The college season ended more than a month ago. Surely everything the Pistons needed to know about the June 25 draft they had in hand when Duke came back to beat Wisconsin on April 6, right?

Uh, no.

Fans always want to know which college players their favorite team likes or wants or wouldn't touch in the months leading to the college draft. The truth is the evaluation process is never really complete until draft day – and that means right up until the pick must be made.

There's an axiom that rules in sports: You never make a decision until it must be made.

Turn back the clock two years ago at this time. Kentavious Caldwell-Pope was told by the advisory committee that advises college underclassmen considering a jump to the NBA on their likely draft status that he was probably looking at the back half of the first round with no guarantee he wouldn't fall to the second. After an eye-opening performance at the Chicago draft combine and impressive individual workouts for teams, he pushed himself into the lottery where the Pistons grabbed him at No. 8, one spot before Minnesota was poised to take him.

"Right now, we're in the study and re-evaluate phase," Pistons assistant general manager Brian Wright said. "You're constantly – up until the day of the draft – gathering information that will help you make an informed decision and then, as you're going through the season, you're breaking it down into little clusters so you can evaluate where you are and what you need to make the best decision."

It's a process that starts a full year in advance. When the 2015 draft ends, it will be a matter of days before Wright – whose main responsibility is the draft and overseeing the six-man scouting staff responsible not only for the American college game but the worldwide field of draft prospects – starts putting together the board for 2016.

It's not atypical for a team to designate a set number of players to track – 100, perhaps – and make adjustments as deemed necessary from there. Wright doesn't limit the field.

"I like to cast a wide net and then work backwards," he said. "We started with a much larger number (than 100) and worked our way through. Even with going to games, you have guys that obviously the scouts were aware of but you want them to use their basketball eye. That's what they're paid for. You don't tell them, 'This is exactly who you have to watch tonight.' Let the basketball game dictate who the players are."

◆ What is required
Continue the article above on how the Pistons prepare for the draft, starting right after its last sentence.

◆ Entries provided

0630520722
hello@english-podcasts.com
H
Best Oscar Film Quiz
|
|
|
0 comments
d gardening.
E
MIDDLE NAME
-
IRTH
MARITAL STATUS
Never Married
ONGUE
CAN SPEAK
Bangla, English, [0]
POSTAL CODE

...

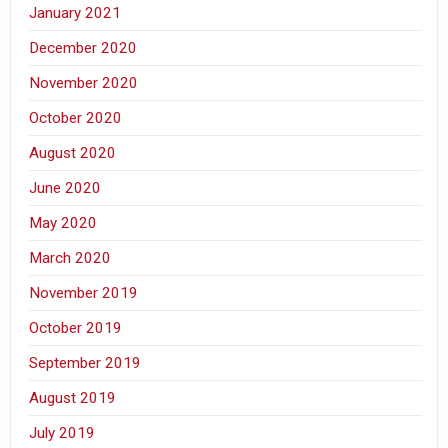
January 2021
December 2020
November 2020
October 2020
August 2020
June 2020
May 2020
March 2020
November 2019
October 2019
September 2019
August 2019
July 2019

◆ Output
Wright has structured his department so scouts have regional responsibilities – each is assigned a number of conferences – but a national perspective. So while Oronde Taliaferro might be based in the West and Maury Hanks in the Southeast and they're chiefly responsible for scouting players in their areas, all scouts are expected to weigh in with valid opinions on all players and develop a national perspective.

And as the draft nears and the Pistons know their spots – they'll have the 38th pick in the second round and will learn the position of their lottery pick on May 19 – the focus might narrow in one respect but not in another.

"Ten is a reasonable number," general manager Jeff Bower said for the number of prospects who might be under consideration if form holds in the lottery and the Pistons wind up picking eighth or ninth. (There's an 89 percent chance it's one of those two, a 10 percent chance they can move into the top three.) "You can probably expect one, two, three, maybe four (who are almost certain to be picked ahead of them). There's probably a consensus top couple of guys, but then after that you're going to want to be ready for whatever comes.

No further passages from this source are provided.